The town of Cajola lies in a valley surrounded by mountains in the highlands of Quetzaltenango, Guatemala. Despite being just a 40-minute bus ride from the second largest city in the country, Cajola feels very much its own: every woman on the street wears the traditional hand-embroidered dress or traje specific to Cajola. It’s 18,000 residents are by large majority Mam Maya, who have
managed to maintain a strong Indigenous autonomy. Traditional Indigenous authorities run the town’s own justice system. In Cajola, Spanish is notably the population’s second language, used only to communicate with outsiders. Many older women only speak enough Spanish to get along conversationally, others just gesture and smile, as did the women who opened the door welcoming me to the community radio station La X Musical, a station run by various Mayan priests and community leaders.
I was visiting the station to learn about the Mayan priests’ expectations and plans for the big Oxlajuj Baktum, the end of the “long-count” calendar cycle that finishes up 5,129 years this December 21, 2012. I sat down with Mayan priest Cruz Ramirez along with two other members of the station. I asked what I thought was the obvious question, what does December 21, 2012 mean? What are they expecting? They spoke a bit in Mam, then looked back at me with blank expressions, indicating that this was just another cycle change. “Oh... yes, that… They say that it’s like a flower, that sprouted, grew, blossomed, and wilted, and now it will grow again. That’s the change that they speak about.”

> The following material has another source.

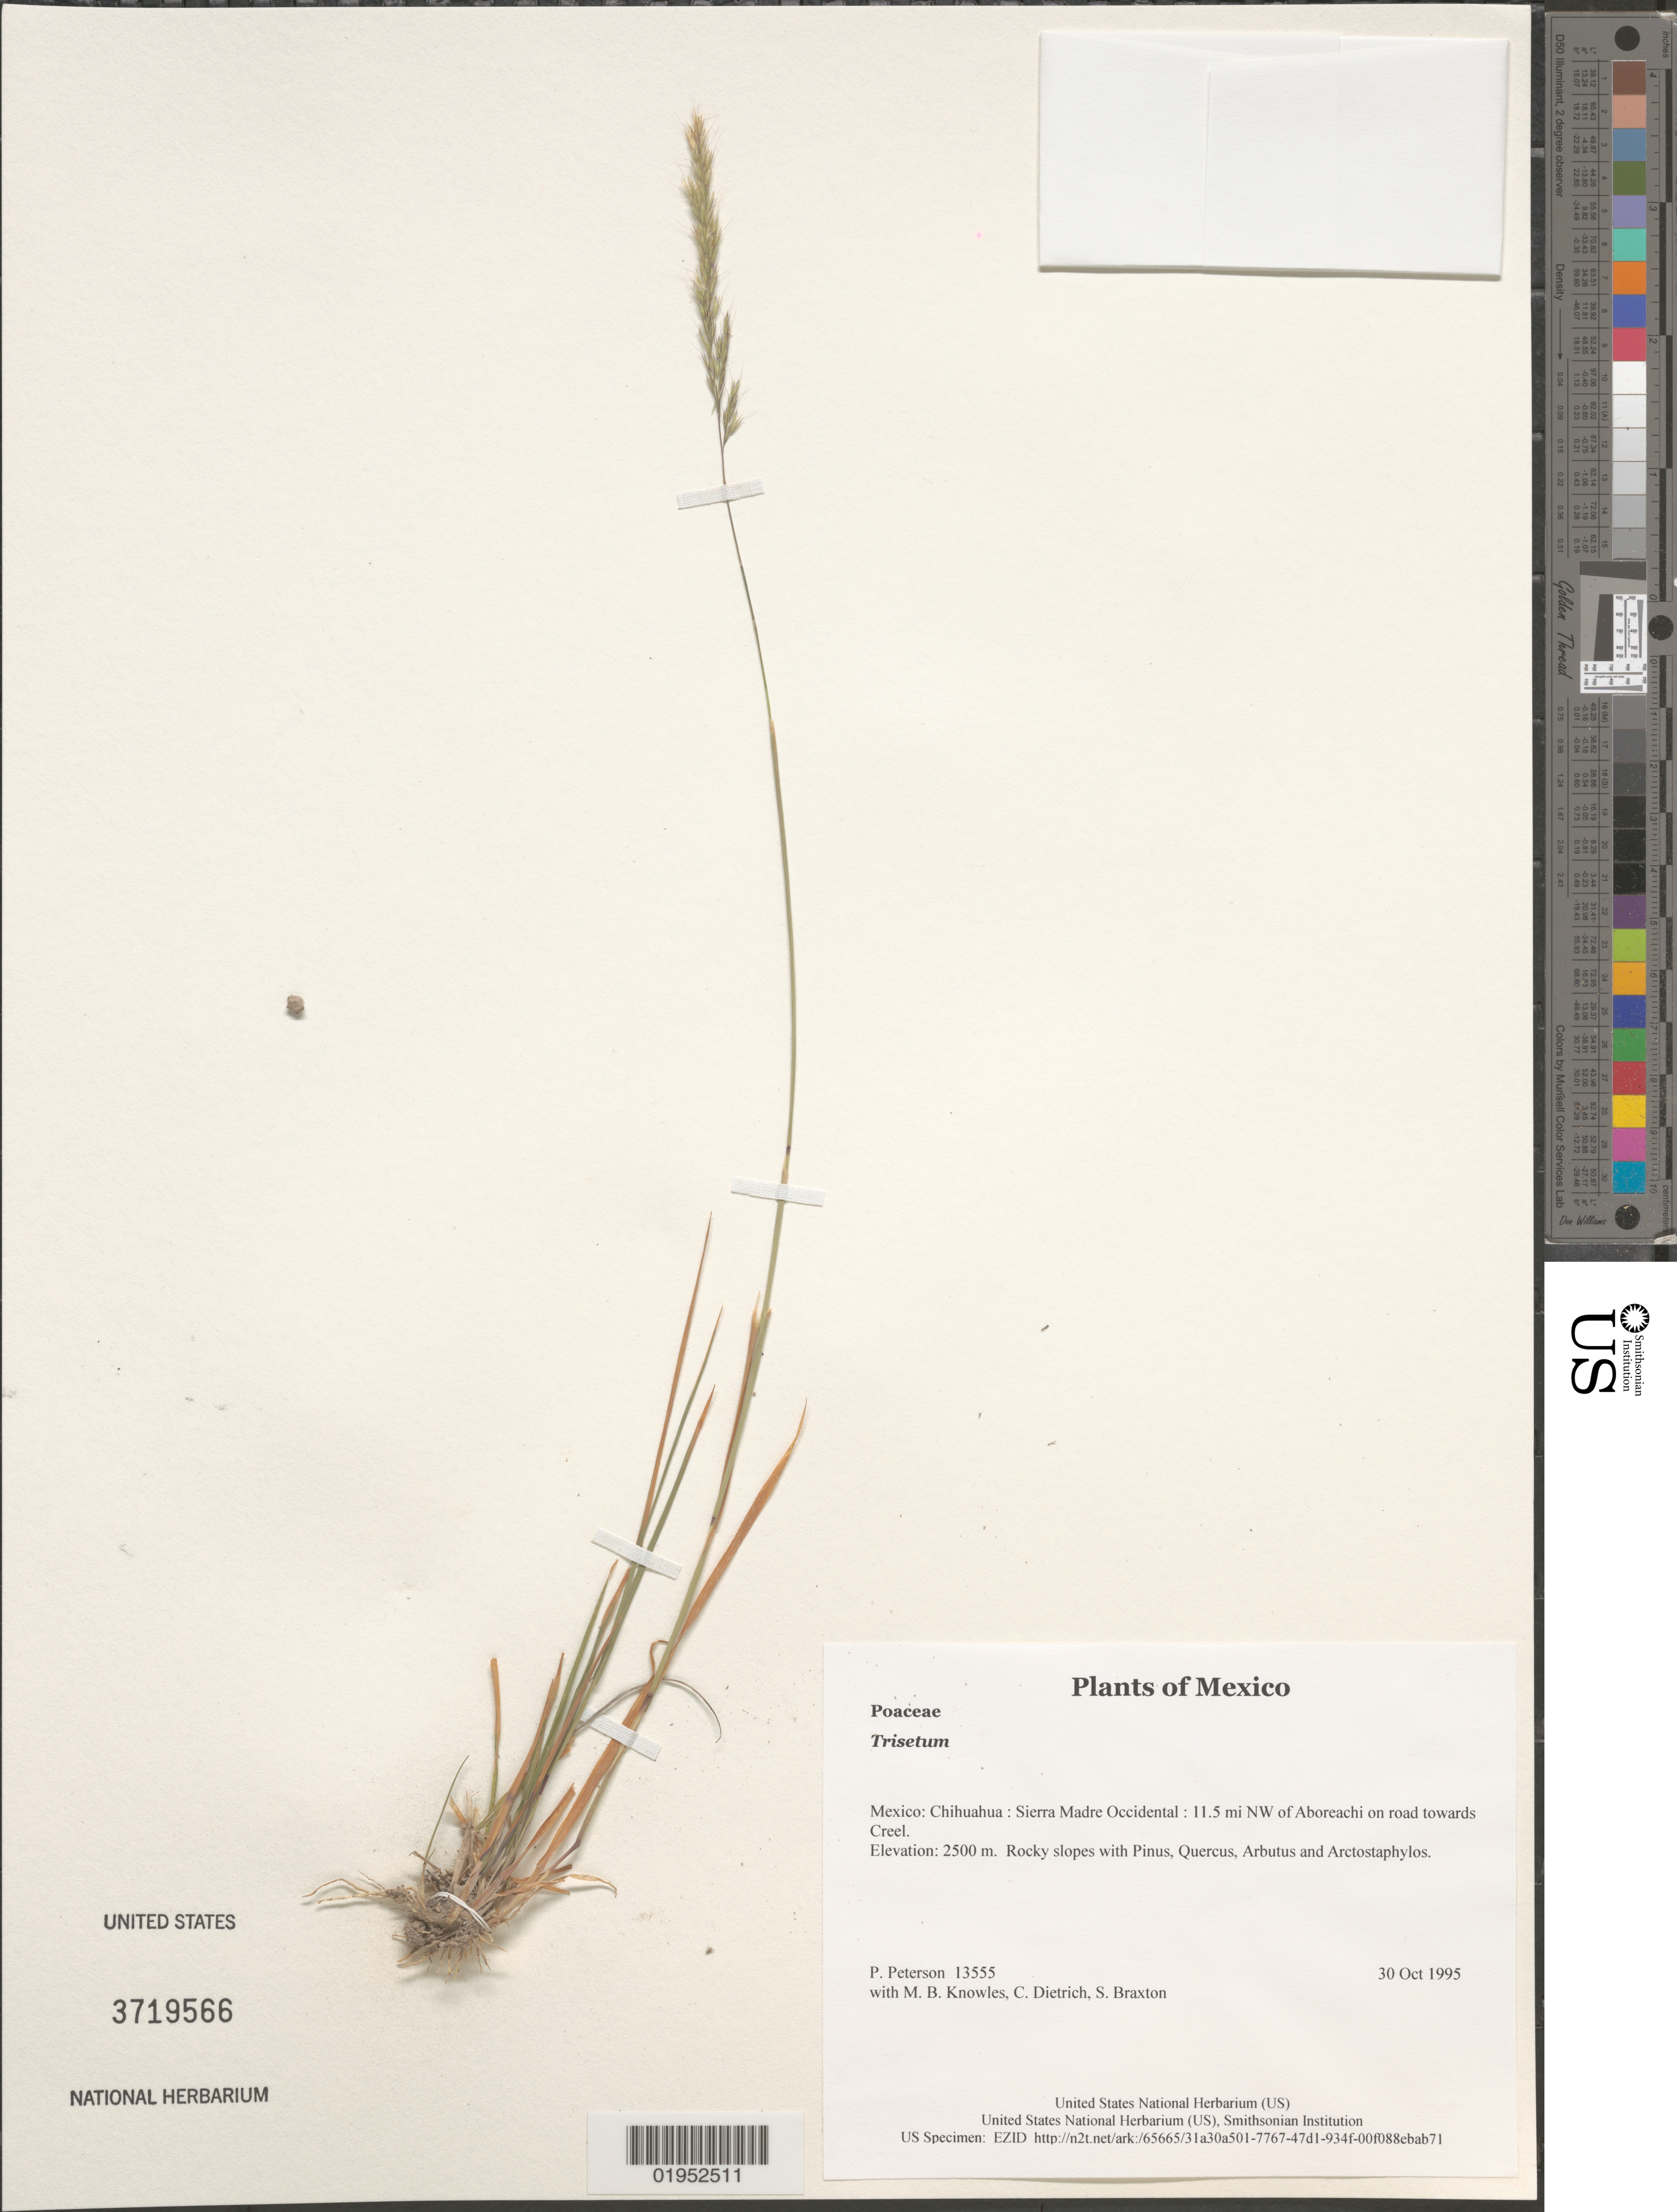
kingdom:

I asked what ceremonies they planned on celebrating this year. They told me about all the different sacred prayer sites at the mountain peaks around the Cajola valley, more than 10 in total. They wrote down the names for me in Mam, explaining the literal translation of each. They pray to the father of wind, at the peak of the hill known as K’man K’qiq. At Twi Sacbakin they pray that the winter’s hail storms won’t destroy the corn corps. At Twi Kojla “the head of Cajola” they pray for the well-being of their community— and for their radio station. The most important celebration is a series of ceremonies that welcome the rainy season, held every year in early May. Over half the town’s population participates by giving small offerings of candles, sugar, or incense. A pilgrimage is made to the Pacific coast, stopping to perform prayer ceremonies at five sacred locations along the way. The sixth and last is held at Twi Caula, another peak above Cajola, and lasts overnight. If they didn’t pray, the corn would be lost to frost, the rain would flood their homes, and conflict would rise in the community.
They explained: “What we know is what our ancestors have left for us; that’s how we know to arrange a Mayan ceremony with yellow candles in the south, white in the north, red where the sun rises and black where it sets. You can even read that in books now, but we learned through generations, from our fathers’ fathers. We maintain the knowledge we learned from them.”